# Early season riding in AU



## snowklinger (Aug 30, 2011)

I was SHOCKED by the Youtube comment 

"why cant you land anything you shit cunt"

lol

good times down under


----------



## ETM (Aug 11, 2009)

snowklinger said:


> I was SHOCKED by the Youtube comment
> 
> "why cant you land anything you shit cunt"
> 
> ...


Shitcunt is used to address friends "down here". Its probably one of his shitcunt mates lol.


----------



## cjcameron11 (Feb 5, 2011)

fucken shitcunts lol


----------



## ETM (Aug 11, 2009)

LOL theyre everywhere


----------



## cjcameron11 (Feb 5, 2011)

Ohh and btw to the OP, fairly certain a reason you shitcunts weren't landing alot of tricks at the start was your take off looked really off balance, in the backseat a lot. Also when u land u gotta bend those knees baby, straight leg ain't gunna cut it!


----------



## ETM (Aug 11, 2009)

cjcameron11 said:


> Ohh and btw to the OP, fairly certain a reason you shitcunts weren't landing alot of tricks at the start was your take off looked really off balance, in the backseat a lot. Also when u land u gotta bend those knees baby, straight leg ain't gunna cut it!

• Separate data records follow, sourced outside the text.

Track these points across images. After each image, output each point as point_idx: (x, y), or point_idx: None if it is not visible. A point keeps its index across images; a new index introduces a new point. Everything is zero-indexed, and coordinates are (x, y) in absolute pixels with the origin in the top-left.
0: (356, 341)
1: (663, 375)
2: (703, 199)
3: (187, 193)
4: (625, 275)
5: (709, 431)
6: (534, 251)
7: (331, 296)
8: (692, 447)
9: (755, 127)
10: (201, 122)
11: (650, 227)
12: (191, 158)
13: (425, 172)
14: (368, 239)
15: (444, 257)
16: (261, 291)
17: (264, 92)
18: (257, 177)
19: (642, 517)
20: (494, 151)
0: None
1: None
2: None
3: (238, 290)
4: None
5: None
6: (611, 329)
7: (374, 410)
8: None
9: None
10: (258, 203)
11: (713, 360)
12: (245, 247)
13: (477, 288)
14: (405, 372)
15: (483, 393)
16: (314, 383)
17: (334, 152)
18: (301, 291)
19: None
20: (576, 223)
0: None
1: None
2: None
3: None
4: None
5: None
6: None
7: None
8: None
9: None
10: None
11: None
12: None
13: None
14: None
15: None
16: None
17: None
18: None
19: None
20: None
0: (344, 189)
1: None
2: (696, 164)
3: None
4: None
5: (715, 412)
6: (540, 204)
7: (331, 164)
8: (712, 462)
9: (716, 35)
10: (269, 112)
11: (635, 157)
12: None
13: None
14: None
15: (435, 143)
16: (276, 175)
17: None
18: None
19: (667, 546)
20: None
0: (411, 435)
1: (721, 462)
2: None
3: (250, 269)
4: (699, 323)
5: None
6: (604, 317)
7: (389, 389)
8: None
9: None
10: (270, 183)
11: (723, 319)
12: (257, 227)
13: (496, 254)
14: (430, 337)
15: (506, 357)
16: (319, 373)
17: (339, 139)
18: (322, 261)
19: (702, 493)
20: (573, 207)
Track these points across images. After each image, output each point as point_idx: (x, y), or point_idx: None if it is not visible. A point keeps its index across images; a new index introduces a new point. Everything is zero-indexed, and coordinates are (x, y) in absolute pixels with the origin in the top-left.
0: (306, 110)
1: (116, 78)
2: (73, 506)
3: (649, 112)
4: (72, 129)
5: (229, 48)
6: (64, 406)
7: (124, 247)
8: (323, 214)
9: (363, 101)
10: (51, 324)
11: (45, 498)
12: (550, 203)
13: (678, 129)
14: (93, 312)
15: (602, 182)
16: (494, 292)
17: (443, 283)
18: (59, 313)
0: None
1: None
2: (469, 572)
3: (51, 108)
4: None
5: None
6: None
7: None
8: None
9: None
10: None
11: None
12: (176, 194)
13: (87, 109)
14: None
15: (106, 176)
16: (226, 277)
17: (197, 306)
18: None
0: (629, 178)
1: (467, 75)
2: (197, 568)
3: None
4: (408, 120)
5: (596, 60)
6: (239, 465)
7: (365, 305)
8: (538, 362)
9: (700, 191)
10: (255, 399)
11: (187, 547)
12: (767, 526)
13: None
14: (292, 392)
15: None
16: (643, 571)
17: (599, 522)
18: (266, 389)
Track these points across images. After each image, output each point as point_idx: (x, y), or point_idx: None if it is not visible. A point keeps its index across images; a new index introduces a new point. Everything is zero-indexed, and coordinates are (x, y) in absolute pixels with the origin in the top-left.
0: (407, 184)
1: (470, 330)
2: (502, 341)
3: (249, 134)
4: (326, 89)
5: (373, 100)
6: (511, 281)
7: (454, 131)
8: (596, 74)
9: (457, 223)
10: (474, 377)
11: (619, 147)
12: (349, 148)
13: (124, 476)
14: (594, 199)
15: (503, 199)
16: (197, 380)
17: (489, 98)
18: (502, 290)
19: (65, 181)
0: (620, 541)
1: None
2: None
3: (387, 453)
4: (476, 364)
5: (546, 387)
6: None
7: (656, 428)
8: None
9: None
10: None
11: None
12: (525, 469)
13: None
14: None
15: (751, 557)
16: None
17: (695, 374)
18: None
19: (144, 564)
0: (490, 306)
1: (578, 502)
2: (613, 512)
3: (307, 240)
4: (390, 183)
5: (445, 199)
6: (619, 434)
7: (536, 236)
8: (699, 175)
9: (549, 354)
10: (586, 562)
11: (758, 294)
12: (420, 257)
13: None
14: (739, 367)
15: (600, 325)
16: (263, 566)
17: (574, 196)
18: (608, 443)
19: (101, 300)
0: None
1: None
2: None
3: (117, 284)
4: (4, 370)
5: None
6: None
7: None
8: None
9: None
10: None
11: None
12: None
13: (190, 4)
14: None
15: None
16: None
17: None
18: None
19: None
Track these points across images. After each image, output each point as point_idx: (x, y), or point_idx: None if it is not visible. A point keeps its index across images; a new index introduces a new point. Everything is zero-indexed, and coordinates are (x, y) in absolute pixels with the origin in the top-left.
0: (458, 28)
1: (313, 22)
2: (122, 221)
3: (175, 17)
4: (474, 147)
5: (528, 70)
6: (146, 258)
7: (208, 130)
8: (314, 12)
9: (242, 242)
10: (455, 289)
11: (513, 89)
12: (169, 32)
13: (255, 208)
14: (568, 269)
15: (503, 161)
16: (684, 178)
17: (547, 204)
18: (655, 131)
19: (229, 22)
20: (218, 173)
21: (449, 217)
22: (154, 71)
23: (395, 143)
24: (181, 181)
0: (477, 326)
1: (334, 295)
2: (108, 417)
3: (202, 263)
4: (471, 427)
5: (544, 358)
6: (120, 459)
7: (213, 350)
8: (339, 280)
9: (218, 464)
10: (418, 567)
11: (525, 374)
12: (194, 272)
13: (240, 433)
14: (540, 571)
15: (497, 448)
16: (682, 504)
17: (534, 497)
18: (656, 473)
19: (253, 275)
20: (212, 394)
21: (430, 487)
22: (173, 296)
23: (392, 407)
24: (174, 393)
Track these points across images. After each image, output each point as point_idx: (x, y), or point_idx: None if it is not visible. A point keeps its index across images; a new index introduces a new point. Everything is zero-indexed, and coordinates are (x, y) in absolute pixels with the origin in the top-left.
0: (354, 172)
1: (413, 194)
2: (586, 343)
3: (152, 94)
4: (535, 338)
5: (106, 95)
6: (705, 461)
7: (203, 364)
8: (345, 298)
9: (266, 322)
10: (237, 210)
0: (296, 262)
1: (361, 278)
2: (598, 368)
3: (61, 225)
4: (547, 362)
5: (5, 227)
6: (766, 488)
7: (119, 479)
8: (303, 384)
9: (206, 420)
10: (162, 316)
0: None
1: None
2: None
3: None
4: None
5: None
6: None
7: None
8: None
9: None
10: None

Good advice from shitcunt ^ up there.


----------



## tozab (Mar 8, 2009)

new edit: July at Perisher 2012 with Cam and Torin - YouTube


----------



## slyder (Jan 18, 2010)

Cool riding that place looks wide open. 
Man there are side hits everywhere just reinforced to me that I need to work on finding any side hit to work on my 3's. You guys blasted off anything with an incline. Good to watch to show me what I need to step up this season.


----------



## 3shappyriding (Aug 29, 2012)

nice edit!


----------



## grafta (Dec 21, 2009)

The landing off that kicker looks uphill :laugh:

Dude, that's worse than a flat landing :thumbsup:


----------



## h0z (Oct 8, 2012)

Damn i love Blue cow!! my bf was hitting that little kicker after the early starter fence too! i tried it a few times.. but just ate shit! haha need to work on my landings next year! nice video guys!


----------